● TEXT SECTION:
--------------------------------

Microdose Lithium Treatment Reduced Inflammatory Factors and Neurodegeneration in Organotypic Hippocampal Culture of Old SAMP-8 Mice

• Published in: Cellular and molecular neurobiology Vol. 41; no. 7; pp. 1509 - 1520
• Main Authors: Toricelli, Mariana, Evangelista, Sebastiana Ribeiro, Buck, Hudson Sousa, Viel, Tania Araujo
• Format: Journal Article
• Language: English
• Published: New York Springer US 01.10.2021; Springer Nature B.V
• Subjects: Alzheimer Disease - drug therapy; Alzheimer Disease - metabolism; Alzheimer's disease; Animal models; Animals; Biomedical and Life Sciences; Biomedicine; Brain-derived neurotrophic factor; Cell Biology; Cell culture; Cell Death - drug effects; Disease Models, Animal; Gene expression; Hippocampus; Hippocampus - drug effects; Hippocampus - metabolism; Inflammation; Interleukin 10; Interleukin 6; Lithium; Lithium - pharmacology; Macrophage inflammatory protein; Mice, Transgenic; Neurobiology; Neurodegeneration; Neurodegenerative diseases; Neurons - drug effects; Neurons - metabolism; Neuroprotection; Neuroprotective Agents - pharmacology; Neurosciences; NF-κB protein; Original Research; Phenylmercury Compounds - pharmacology; Propidium iodide; Senescence; Toxicity; Transgenic mice; Neuroprotection; Inflammaging; Lithium; Neuroinflammation; SAMP-8; Hippocampus
• ISSN: 0272-4340; 1573-6830
• DOI: 10.1007/s10571-020-00916-0

It was already shown that microdoses of lithium carbonate (Li 2 CO 3 ) promoted memory stabilization in humans and mice. Prolonged treatment also reduced neuronal loss and increased the density of the neurotrophin BDNF in transgenic mice for Alzheimer’s disease. The aim of this study was to evaluate whether lithium ions affect inflammatory profiles and neuronal integrity in an animal model of accelerated senescence (SAMP-8). Organotypic hippocampal cultures obtained from 11 to 12-month-old SAMP-8 mice were treated with 2 µM, 20 µM and 200 µM Li 2 CO 3 . 2 µM Li 2 CO 3 promoted a significant reduction in propidium iodide uptake in the CA2 area of hippocampus, whereas 20 µM promoted neuroprotection in the CA3 and GrDG areas. 200 µM caused an increase in cellular death, showing toxicity. Measured with quantitative PCR, IL-1α, IL-6 and MIP-1B/CCL-4 gene expression was significantly reduced with 20 µM Li 2 CO 3 , whereas IL-10 gene expression was significantly increased with the same concentration. In addition, 2 µM and 20 µM Li 2 CO 3 were also effective in reducing the activation of NFkB and inflammatory cytokines densities, as evaluated by ELISA. It is concluded that very low doses of Li 2 CO 3 can play an important role in neuroprotection as it can reduce neuronal loss and neuroinflammation in older individuals.

--------------------------------

● DATASET CONTENT:
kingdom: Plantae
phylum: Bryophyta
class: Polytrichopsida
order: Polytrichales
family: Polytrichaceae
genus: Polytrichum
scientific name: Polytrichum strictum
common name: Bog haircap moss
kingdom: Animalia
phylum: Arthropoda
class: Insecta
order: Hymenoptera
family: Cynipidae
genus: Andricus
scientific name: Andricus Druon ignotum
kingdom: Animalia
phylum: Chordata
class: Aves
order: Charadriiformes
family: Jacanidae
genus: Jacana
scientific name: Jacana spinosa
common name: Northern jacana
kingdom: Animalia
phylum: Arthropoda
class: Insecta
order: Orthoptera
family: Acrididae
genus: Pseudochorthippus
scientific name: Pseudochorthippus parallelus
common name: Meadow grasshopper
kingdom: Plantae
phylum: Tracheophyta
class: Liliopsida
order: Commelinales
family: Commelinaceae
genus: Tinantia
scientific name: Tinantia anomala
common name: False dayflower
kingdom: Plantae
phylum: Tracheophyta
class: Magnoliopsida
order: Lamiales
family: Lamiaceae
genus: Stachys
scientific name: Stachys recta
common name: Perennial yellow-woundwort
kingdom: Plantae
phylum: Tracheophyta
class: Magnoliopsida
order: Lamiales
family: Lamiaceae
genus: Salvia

--------------------------------

● YOUR TASK:
Answer these questions using the text on microdose lithium treatment.
(a) In which journal was the article published?
(b) How old were the SAMP-8 mice from which the hippocampal cultures were obtained?
(c) Which concentration of Li 2 CO 3 caused an increase in cellular death?

● WRITTEN RESPONSE:
(a) Cellular and molecular neurobiology
(b) 11 to 12 months old
(c) 200 µM